The new funding from the IPO could help the company scale. Fervo currently has over 600 megawatts’ worth of binding power purchase agreements. And it has leases for land that could together generate more than 40 gigawatts of electricity. (As of 2024, the entire US geothermal fleet had a capacity of just 4 gigawatts.)

The company also has an eye on cutting construction and drilling costs—its Cape Station plant is expected to cost about $7 per kilowatt, which is cheaper than new nuclear power plants but over twice the expense of building a new natural-gas plant in the US. 

X-energy also aims to provide reliable clean power: it’s part of the wave of next-generation nuclear companies working on small modular reactors. The company is building high-temperature gas-cooled reactors, which flow helium over self-contained pebbles of nuclear fuel. These reactors will each generate 80 megawatts of electricity, less than one-tenth the output of larger ones like Unit 4 at Plant Vogtle in Georgia, the most recent addition to the commercial nuclear fleet in the US.  

X-energy also saw its IPO go well, and prices surged in trading after the initial offering. One interesting tidbit here—the company had previously planned to go public in 2023 but decided against it because of difficult market conditions.

The company is still years away from demonstrating its technology in a commercial project. 

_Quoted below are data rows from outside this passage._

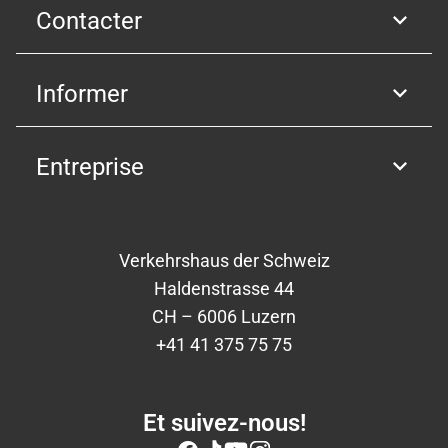
Contacter
Informer
Entreprise
Verkehrshaus der Schweiz
Haldenstrasse 44
CH – 6006 Luzern
+41 41 375 75 75
Et suivez-nous!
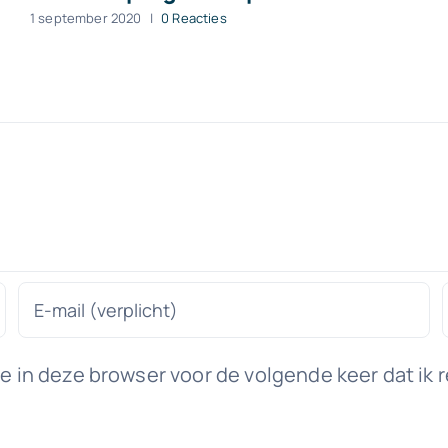
1 september 2020
|
0 Reacties
 in deze browser voor de volgende keer dat ik r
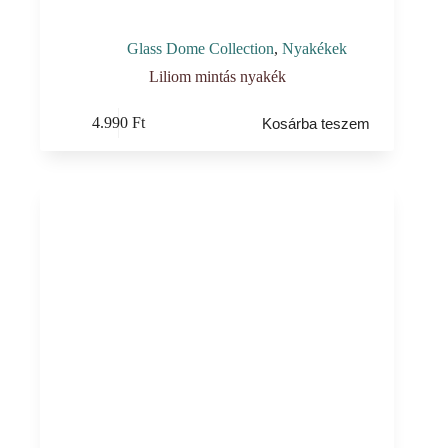
Glass Dome Collection
,
Nyakékek
Liliom mintás nyakék
4.990
Ft
Kosárba teszem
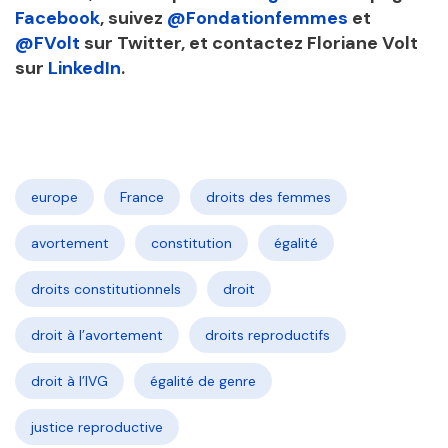
Facebook
, suivez
@Fondationfemmes
et
@FVolt
sur Twitter, et contactez Floriane Volt
sur
LinkedIn
.
europe
France
droits des femmes
avortement
constitution
égalité
droits constitutionnels
droit
droit à l’avortement
droits reproductifs
droit à l’IVG
égalité de genre
justice reproductive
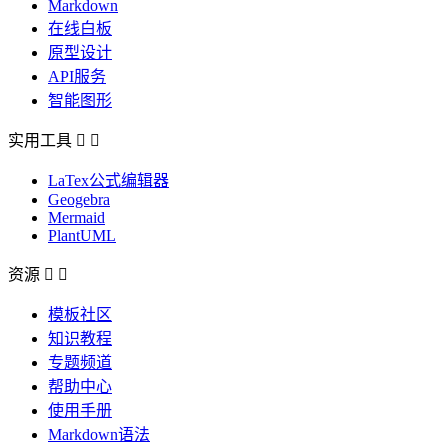
Markdown
在线白板
原型设计
API服务
智能图形
实用工具


LaTex公式编辑器
Geogebra
Mermaid
PlantUML
资源


模板社区
知识教程
专题频道
帮助中心
使用手册
Markdown语法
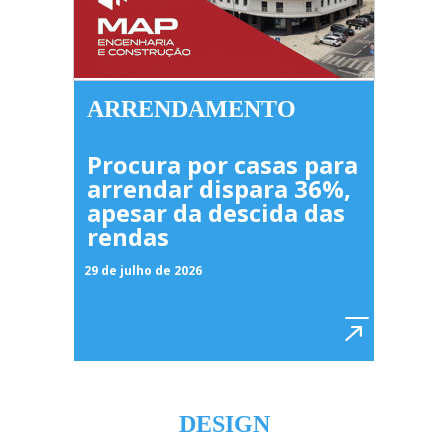
ARRENDAMENTO
Procura por casas para
arrendar dispara 36%,
apesar da descida das
rendas
29 de julho de 2026
DESIGN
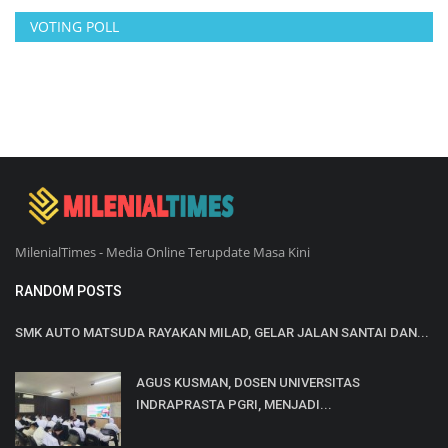
VOTING POLL
MilenialTimes - Media Online Terupdate Masa Kini
RANDOM POSTS
SMK AUTO MATSUDA RAYAKAN MILAD, GELAR JALAN SANTAI DAN...
AGUS KUSMAN, DOSEN UNIVERSITAS
INDRAPRASTA PGRI, MENJADI...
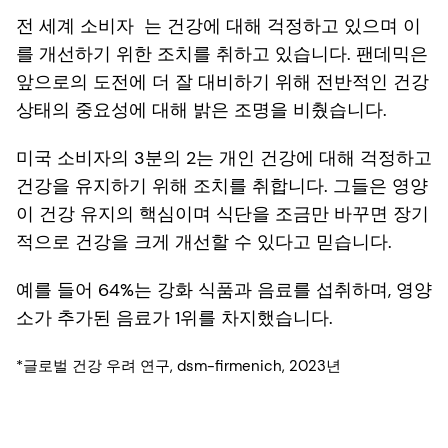
전 세계 소비자 는 건강에 대해 걱정하고 있으며 이
를 개선하기 위한 조치를 취하고 있습니다. 팬데믹은
앞으로의 도전에 더 잘 대비하기 위해 전반적인 건강
상태의 중요성에 대해 밝은 조명을 비췄습니다.
미국 소비자의 3분의 2는 개인 건강에 대해 걱정하고
건강을 유지하기 위해 조치를 취합니다. 그들은 영양
이 건강 유지의 핵심이며 식단을 조금만 바꾸면 장기
적으로 건강을 크게 개선할 수 있다고 믿습니다.
예를 들어 64%는 강화 식품과 음료를 섭취하며, 영양
소가 추가된 음료가 1위를 차지했습니다.
*글로벌 건강 우려 연구, dsm-firmenich, 2023년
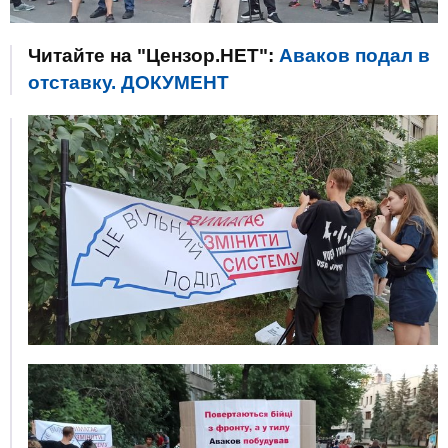
Читайте на "Цензор.НЕТ":
Аваков подал в
отставку. ДОКУМЕНТ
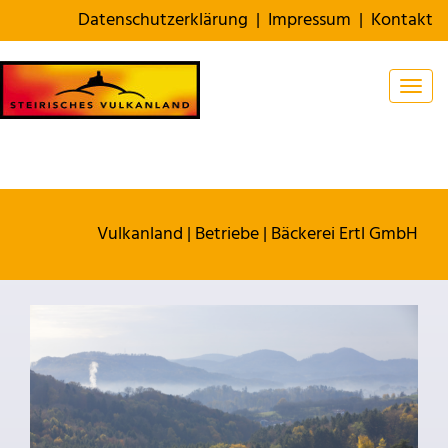
Datenschutzerklärung
|
Impressum
|
Kontakt
Togg
Vulkanland
|
Betriebe
|
Bäckerei Ertl GmbH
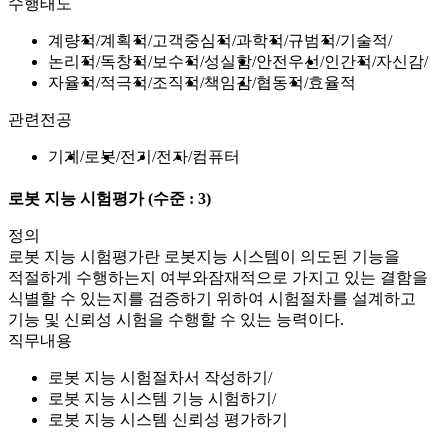
수행태도
계량적
계획적
고객중심적
과학적
규범적
기술적
논리적
독창적
보수적
성실함
안전우선
인간적
자신감
자율적
적극적
조직적
책임감
협동적
효율적
관련전공
기계
로봇
전기
전자
컴퓨터
로봇 지능 시험평가
(수준 : 3)
정의
로봇 지능 시험평가란 로봇지능 시스템이 의도된 기능을
적절하게 수행하는지 여부와잠재적으로 가지고 있는 결함을
식별할 수 있는지를 검증하기 위하여 시험절차를 설계하고
기능 및 신뢰성 시험을 수행할 수 있는 능력이다.
직무내용
로봇 지능 시험절차서 작성하기
로봇 지능 시스템 기능 시험하기
로봇 지능 시스템 신뢰성 평가하기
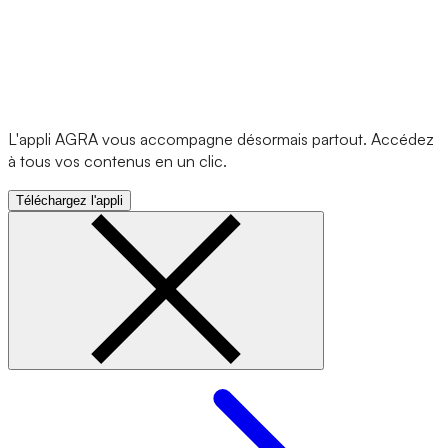
L'appli AGRA vous accompagne désormais partout. Accédez
à tous vos contenus en un clic.
Téléchargez l'appli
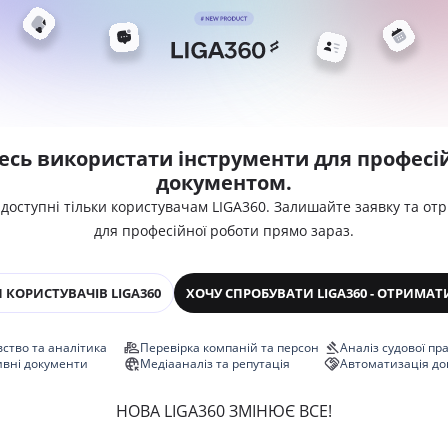
есь використати інструменти для професій
документом.
 доступні тільки користувачам LIGA360. Залишайте заявку та от
для професійної роботи прямо зараз.
 КОРИСТУВАЧІВ LIGA360
ХОЧУ СПРОБУВАТИ LIGA360 - ОТРИМАТ
ство та аналітика
Перевірка компаній та персон
Аналіз судової пр
ивні документи
Медіааналіз та репутація
Автоматизація до
НОВА LIGA360 ЗМІНЮЄ ВСЕ!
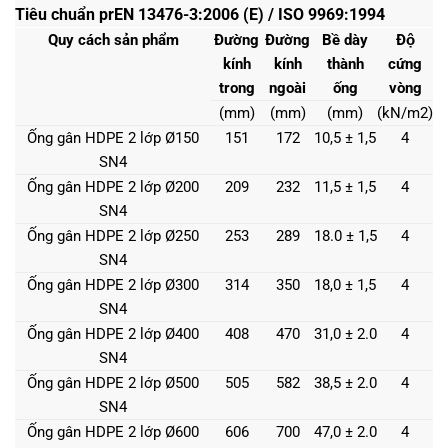
Tiêu chuẩn prEN 13476-3:2006 (E) / ISO 9969:1994
Quy cách sản phẩm
Đường
Đường
Bề dày
Độ
kính
kính
thành
cứng
trong
ngoài
ống
vòng
(mm)
(mm)
(mm)
(kN/m2)
Ống gân HDPE 2 lớp Ø150
151
172
10,5 ± 1,5
4
SN4
Ống gân HDPE 2 lớp Ø200
209
232
11,5 ± 1,5
4
SN4
Ống gân HDPE 2 lớp Ø250
253
289
18.0 ± 1,5
4
SN4
Ống gân HDPE 2 lớp Ø300
314
350
18,0 ± 1,5
4
SN4
Ống gân HDPE 2 lớp Ø400
408
470
31,0 ± 2.0
4
SN4
Ống gân HDPE 2 lớp Ø500
505
582
38,5 ± 2.0
4
SN4
Ống gân HDPE 2 lớp Ø600
606
700
47,0 ± 2.0
4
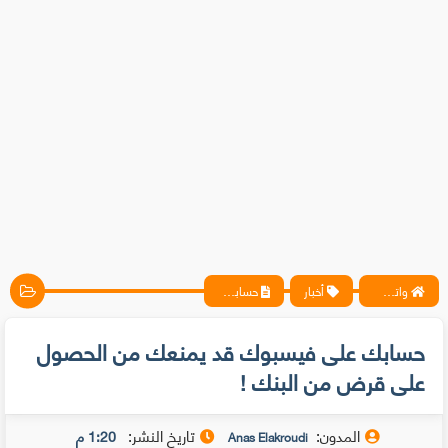
واتس آب ، فيسبوك ، أنترنت ، شروحات تقنية حصرية - المحترف
أخبار
حسابك على فيسبوك قد يمنعك من الحصول على قرض من البنك !
حسابك على فيسبوك قد يمنعك من الحصول
على قرض من البنك !
المدون:
تاريخ النشر:
1:20 م
Anas Elakroudi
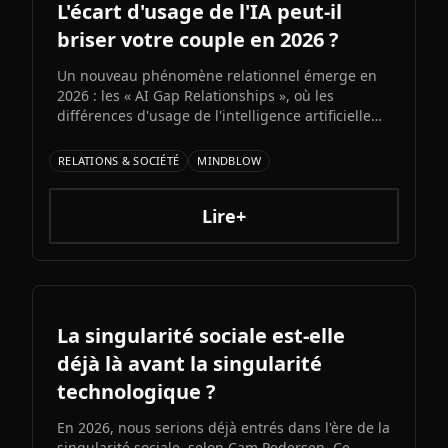
L'écart d'usage de l'IA peut-il
briser votre couple en 2026 ?
Un nouveau phénomène relationnel émerge en
2026 : les « AI Gap Relationships », où les
différences d'usage de l'intelligence artificielle
entre partenaires génèrent des conflits sur la
productivité, l'intimité et la compatibilité.
RELATIONS & SOCIÉTÉ
MINDBLOW
Décryptage d'une fracture numérique qui s'invite
dans la vie de couple.
Lire+
La singularité sociale est-elle
déjà là avant la singularité
technologique ?
En 2026, nous serions déjà entrés dans l'ère de la
singularité sociale, selon Cam Pedersen. Ce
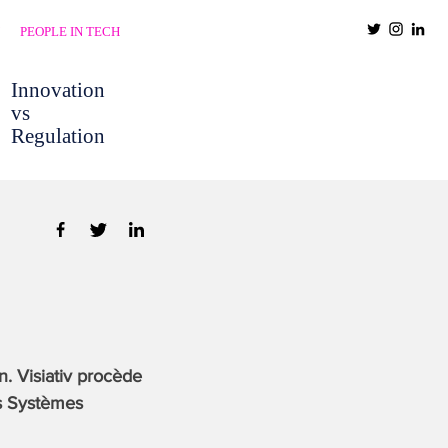
PEOPLE IN TECH
Innovation
vs
Regulation
. Visiativ procède
es Systèmes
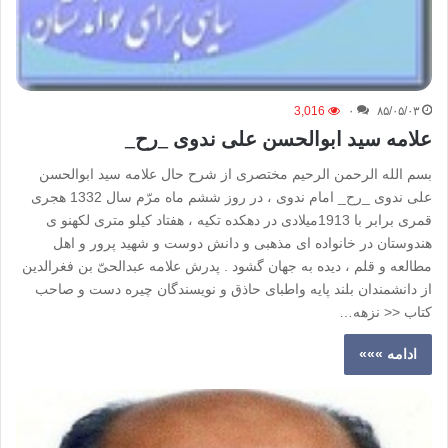
3,016
۰
۸۵/۰۵/۰۳
علامه سید ابوالحسن علی ندوی _رح_
بسم الله الرحمن الرحیم مختصری از شرح حال علامه سید ابوالحسن
علی ندوی _رح_ امام ندوی ، در روز ششم ماه مرّم سال 1332 هجری
قمری برابر با 1913میلادی در دهکده تکیه ، هفتاد کیلو متری لکهنو ی
هندوستان در خانواده ای مذهبی و دانش دوست و شهید پرور و اهل
مطالعه و قلم ، دیده به جهان گشود . پدرش علامه عبدالحیّ بن فغرالدین
از دانشمندان بلند پایه واطبای حاذق و نویسندگان چیره دست و صاحب
کتاب << نزهه…
ادامه »»»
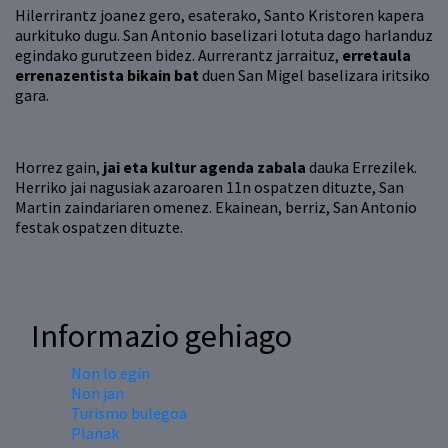
Hilerrirantz joanez gero, esaterako, Santo Kristoren kapera
aurkituko dugu. San Antonio baselizari lotuta dago harlanduz
egindako gurutzeen bidez. Aurrerantz jarraituz,
erretaula
errenazentista bikain bat
duen San Migel baselizara iritsiko
gara.
Horrez gain,
jai eta kultur agenda zabala
dauka Errezilek.
Herriko jai nagusiak azaroaren 11n ospatzen dituzte, San
Martin zaindariaren omenez. Ekainean, berriz, San Antonio
festak ospatzen dituzte.
Informazio gehiago
Non lo egin
Non jan
Turismo bulegoa
Planak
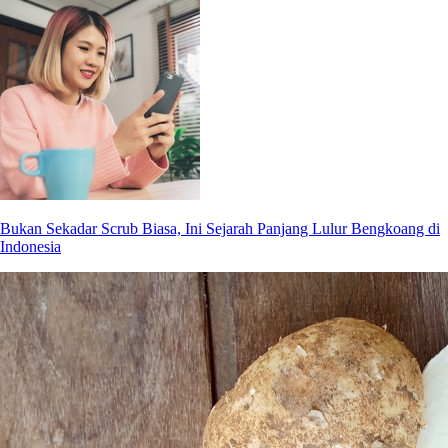
Bukan Sekadar Scrub Biasa, Ini Sejarah Panjang Lulur Bengkoang di
Indonesia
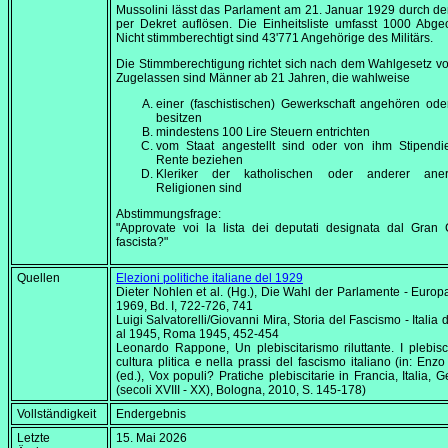
Mussolini lässt das Parlament am
21. Januar 1929
durch de
per Dekret auflösen. Die Einheitsliste umfasst 1000 Abge
Nicht stimmberechtigt sind 43'771 Angehörige des Militärs.
Die Stimmberechtigung richtet sich nach dem Wahlgesetz v
Zugelassen sind Männer ab 21 Jahren, die wahlweise
einer (faschistischen) Gewerkschaft angehören ode
besitzen
mindestens 100 Lire Steuern entrichten
vom Staat angestellt sind oder von ihm Stipendi
Rente beziehen
Kleriker der katholischen oder anderer aner
Religionen sind
Abstimmungsfrage:
"Approvate voi la lista dei deputati designata dal Gran 
fascista?"
Quellen
Elezioni politiche italiane del 1929
Dieter Nohlen et al. (Hg.), Die Wahl der Parlamente - Europa
1969, Bd. I, 722-726, 741
Luigi Salvatorelli/Giovanni Mira,
Storia del Fascismo - Italia 
al 1945
, Roma 1945, 452-454
Leonardo Rappone,
Un plebiscitarismo riluttante. I plebisc
cultura plitica e nella prassi del fascismo italiano (in: Enzo
(ed.), Vox populi? Pratiche plebiscitarie in Francia, Italia, 
(secoli XVIII - XX)
, Bologna, 2010, S. 145-178)
Vollständigkeit
Endergebnis
Letzte
15. Mai 2026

You may recall a story I wrote last year about its effort to build nuclear reactors at the site of a Dow Chemical plant in Texas. The company recently received a key environmental approval for that project, though it’s still waiting for the final green light from the Nuclear Regulatory Commission to start construction.

Finally, Solv Energy builds solar and energy storage projects, mostly for utilities and independent power producers. Solar and batteries are some of the cheapest and easiest technologies to add to the grid, so this one could get a lot of capacity online, quickly. The company already has 21 gigawatts’ worth of projects operational across 35 states.

Many companies in the energy sector are pinning their hopes on the rapid growth in data center construction and operation. The AI boom has transformed the energy landscape, pushing electricity demand higher in a country where it’s been relatively flat for the last decade or so. Solv Energy mentioned data centers over a dozen times in documents filed with the Securities and Exchange Commission before its IPO. 

And Fervo and X-energy are particularly connected to the tech giants driving AI. Google has been a longtime investor in Fervo and also pioneered what it calls its clean transition tariff with the company. Amazon is a client of X-energy as well as an investor; it reportedly owns close to 20% of the company.

Fervo and X-energy are also in industries that occupy a political sweet spot. President Trump and his administration have gone after wind power and other renewables, cutting off existing support and slowing approvals for new projects. Meanwhile, geothermal and particularly nuclear power have kept favor with the federal government and enjoyed continued tax credits and grant funding.

If a few big leaders cash through these IPOs, it could help investors feel more confident about supporting the energy sector, even if that money is concentrated in later-stage ventures like these rather than earlier-stage companies. 

We could see other firms, particularly in nuclear and geothermal, attempt a similar route in the year ahead.

A key thing to watch here will be whether Fervo and X-energy in particular can succeed in scaling up and deploying their technology. If either of these companies stumbles or misses a timeline, it could have ripple effects for those hoping to follow in these very lucrative footsteps.